13 Years in Real Estate: Leaving and Reflecting

 
 

In the real estate lounge, you can leave whenever you want. But to get to the door, you need to get through a gauntlet of muscly-armed bouncers guarding the door. They will need payment- and it won’t come cheap. This is something that the online gurus didn’t tell me.

For any would-be real estate investors, let me give you a realistic taste of what you can expect when selling an appreciated investment property.

This Year: Painful Profits

The “pound of flesh” I paid to sell my houses:

  • I gave $85,000 to Uncle Sam

  • I gave $55,000 to the State of Minnesota

  • I gave $40,000 to the Contractor

  • I gave $30,000 for the Buyer’s Realtors

  • I gave $20,000 for my Realtors

  • I gave $30,000 in depreciation recapture taxes

  • I gave thousands more to the county, the closer, and on and on.

Selling my houses left me with a chunk of cash… and chopped over $200,000 from our net worth- all at the same time.

My Financial Aron Ralston Moment

Not to be too dramatic, but this year was our financial "Aron Ralston" moment (the famous Utah hiker who famously cut off his own arm to gain his freedom and his life.)

I can’t tell you how hard it was to give years’ worth of my salary to dubious governmental causes. But simply put, that was the price of freedom- and the only thing worse than paying the money… was not paying the money (and staying stuck).

We’re glad we sold. But that’s not the million dollar question. The question is this:

Would I do it all over again if I was 25?

Why Real Estate Worked

In short, yes. I would do it all over again. I might have even gone even bigger.

 
 

Despite my exit-cost-whining above, real estate worked. With some sustained effort, our rentals turned us from a financial train wreck into a Shinkahnsen bullet train.

■ Job
Can you return the real estate post above word for word, from its title through its last line?

■ Information provided

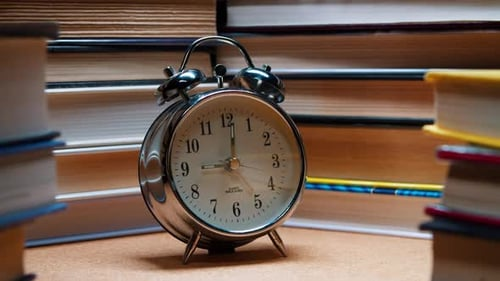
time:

■ Result
13 Years in Real Estate: Leaving and Reflecting

 
 

In the real estate lounge, you can leave whenever you want. But to get to the door, you need to get through a gauntlet of muscly-armed bouncers guarding the door. They will need payment- and it won’t come cheap. This is something that the online gurus didn’t tell me.

For any would-be real estate investors, let me give you a realistic taste of what you can expect when selling an appreciated investment property.

This Year: Painful Profits

The “pound of flesh” I paid to sell my houses:

  • I gave $85,000 to Uncle Sam

  • I gave $55,000 to the State of Minnesota

  • I gave $40,000 to the Contractor

  • I gave $30,000 for the Buyer’s Realtors

  • I gave $20,000 for my Realtors

  • I gave $30,000 in depreciation recapture taxes

  • I gave thousands more to the county, the closer, and on and on.

Selling my houses left me with a chunk of cash… and chopped over $200,000 from our net worth- all at the same time.

My Financial Aron Ralston Moment

Not to be too dramatic, but this year was our financial "Aron Ralston" moment (the famous Utah hiker who famously cut off his own arm to gain his freedom and his life.)

I can’t tell you how hard it was to give years’ worth of my salary to dubious governmental causes. But simply put, that was the price of freedom- and the only thing worse than paying the money… was not paying the money (and staying stuck).

We’re glad we sold. But that’s not the million dollar question. The question is this:

Would I do it all over again if I was 25?

Why Real Estate Worked

In short, yes. I would do it all over again. I might have even gone even bigger.

 
 

Despite my exit-cost-whining above, real estate worked. With some sustained effort, our rentals turned us from a financial train wreck into a Shinkahnsen bullet train.